=== Selection ===

----------------

DAZN prepare to rival Sky, BT and Amazon for Premier League TV rights

DAZN announce plans to muscle in on Premier League TV rights in a battle with Sky Sports, BT and Amazon ahead of next year’s auction… so will it mean ANOTHER costly subscription for hard-hit fans?

  • DAZN have confirmed their intentions to host Premier League football
  • The subscription service will rival Sky, BT Sport, and Amazon Prime for rights
  • Chief executive Shay Segev insisted DAZN ‘can be a big player’ in the UK

There could be another broadcaster for English football fans to subscribe to after DAZN confirmed securing rights to Premier League football is a ‘high-priority’ for the company. 

Currently recognised for being one of boxing’s main broadcasters and bursting into the ring after taking Anthony Joshua away from Sky, DAZN now wants to break into the English top-flight in a bid to grow their UK audience.

The London-founded company has quickly surged to 20million subscribers around the world but is lesser-known domestically for their services. 

However, there is inside belief that positioning themselves alongside Sky, BT Sport, and Amazon Prime for a Premier League broadcasting deal could help make DAZN a household name.

The ambitious media company already forks out £747m per season to host the domestic rights for Serie A football and has again showed their willing to challenge the traditional broadcasters after securing a ten-year worldwide deal with NFL worth close to £840m.

DAZN have confirmed that they intend to bid for rights to broadcast Premier League football

The Premier League currently holds domestic deals with Sky, BT Sport, and Amazon Prime

DAZN chief executive Shay Segev revealed plans to host Premier League football on their platform was well underway, telling The Times: ‘Football is obviously very big in the UK and EPL is an option on our menu. If the question is do we have any ambition to go to this market, the answer is of course yes. And it’s not only ambition it’s a high priority on my list.

----------------

=== To do ===
A - Print the stretch of the DAZN article from "There could be" through "a household name.".
B - According to the DAZN article, which broadcasters currently hold domestic Premier League deals? List them.
C - Write the next part of the article about DAZN's bid for Premier League rights, picking up after its final sentence.
Nothing here requires the records.

(Lines of data)
----------------

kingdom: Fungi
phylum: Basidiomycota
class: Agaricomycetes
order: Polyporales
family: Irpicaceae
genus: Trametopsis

----------------

=== Outputs for the tasks ===
A -
There could be another broadcaster for English football fans to subscribe to after DAZN confirmed securing rights to Premier League football is a ‘high-priority’ for the company. 

Currently recognised for being one of boxing’s main broadcasters and bursting into the ring after taking Anthony Joshua away from Sky, DAZN now wants to break into the English top-flight in a bid to grow their UK audience.

The London-founded company has quickly surged to 20million subscribers around the world but is lesser-known domestically for their services. 

However, there is inside belief that positioning themselves alongside Sky, BT Sport, and Amazon Prime for a Premier League broadcasting deal could help make DAZN a household name.

B - Sky, BT Sport, Amazon Prime

C -
‘DAZN is a sports service and clearly we will try to get bigger packages but the maths needs to work.

‘The question is the economic situation, the competition and whether we will be in a position to be strong enough to position ourselves as the best. I am very, very confident that in the mid to long-term we can be a big player in the UK.

‘Whether this takes, two years, five years, seven years, time will tell.’

He also explained how a deal to share profits with the Premier League that would see the body earn a base income and further boost revenue by subscriptions would be a positive for reducing conflict.

Segev explained:  ‘In the old world there is a conflict of interest between the [sports] and the broadcasters. We don’t want competition and we want to pay the least we can. The new world is a partnership deal, a revenue-sharing deal.

‘The clubs and leagues expect to get a specific level, then we can come in and guarantee some level of revenues and are also looking for the upside as well and we will be focused on the upside.’  

DAZN believe that they can challenge the current broadcasters when the auction opens next year

Should DAZN be successful then it would represent another service consumers have to pay for


SKY SPORTS – £18 – £34 each month on top of Sky bundle

BT SPORT – £15 – £40 each month

AMAZON – £8 each month

*Prices can vary based on broadband deals, activation fees, and other broadcast bundles

Segev and DAZN have time to put together their bid ahead of next year’s auction that will see rights for the 2025-28 seasons dished out by the Premier League, but would require huge backing to compete with the current broadcasting heavyweights.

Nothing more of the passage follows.